When personal data is transferred to other countries outside of EU, we take necessary measures to ensure appropriate protection of it, including, where applicable, entering into a Data Processing Agreement and European Commission approved standard contractual clauses.

For further information, including obtaining a copy of the documents used to protect your information, please contact us on privacy@gelato.com.

4. YOUR RIGHTS REGARDING YOUR PERSONAL DATA

General Communication

By being an active and existing User of this Application, we have a legitimate interest of sending communication about the Application. You can unsubscribe to this kind of communication in your customer account or at any time by following the unsubscribe instructions in communication sent to you. Despite your indicated opt-out preferences, we may continue to send you administrative and transaction related communications. By registering for an account or purchasing products, we may send you administrative and transaction-related communications.

Changing, Transferring or Deleting Your Personal Data

We retain your personal data for as long as necessary in relation to the purposes for which they were collected or otherwise processed, including for the purposes of satisfying any legal, accounting, or reporting requirements, until the end of the relevant retention period. You may access, review, update, correct or delete the personal data in your account either by using the account buttons or by contacting us directly using the contact information provided below. If you would like to have your personal data transferred to someone else, please e-mail us at privacy@gelato.com and we will provide you with a file of your data. If you completely delete all of your personal data, then your account will become deactivated. If you rather want us to delete your data, please contact us and we will fulfill your request.

5. IDENTIFYING DATA CONTROLLERS AND PROCESSORS

The EU GDPR regulation differentiates between the “Data Controller” and “Data Processor” of data.. Gelato is a Data Controller of your personal data towards you as a User.

When Gelato uses third parties, they will be Data Processors, which means they are processing the data on yours and Gelato’s behalf.

6. CHANGES TO THIS PRIVACY POLICY

We reserve the right to change this Privacy Policy at any time for any reason. If we change it, we will post the new one on our Application. Any non-material changes to this Privacy Policy will be effective as of the day they are posted. If we make any material change to this Privacy Policy, we will notify you by prominently posting notice of the changes on our Application. Any material changes to this Privacy Policy will be effective upon thirty (30) calendar days following our posting of notice of the changes on our Application. These changes will be effective immediately for new Users of our Application.  
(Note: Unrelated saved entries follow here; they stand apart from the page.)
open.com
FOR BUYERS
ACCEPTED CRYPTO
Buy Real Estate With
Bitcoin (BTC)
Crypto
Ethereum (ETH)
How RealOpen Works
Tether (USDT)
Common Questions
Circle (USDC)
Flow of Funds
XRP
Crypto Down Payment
7. DATA PROTECTION OFFICER AND CONTACT INFORMATION

Our contact details:                                                Contact our Data Protection Officer:

Gelato ASA                                                        privacy@gelato.com

Dronning Eufemias gate 8

0191 Oslo

Norway

If you believe that Gelato does not fulfill its obligations according to the EU GDPR regulation or other applicable privacy legislation, you also have the right to lodge a complaint with a supervisory authority.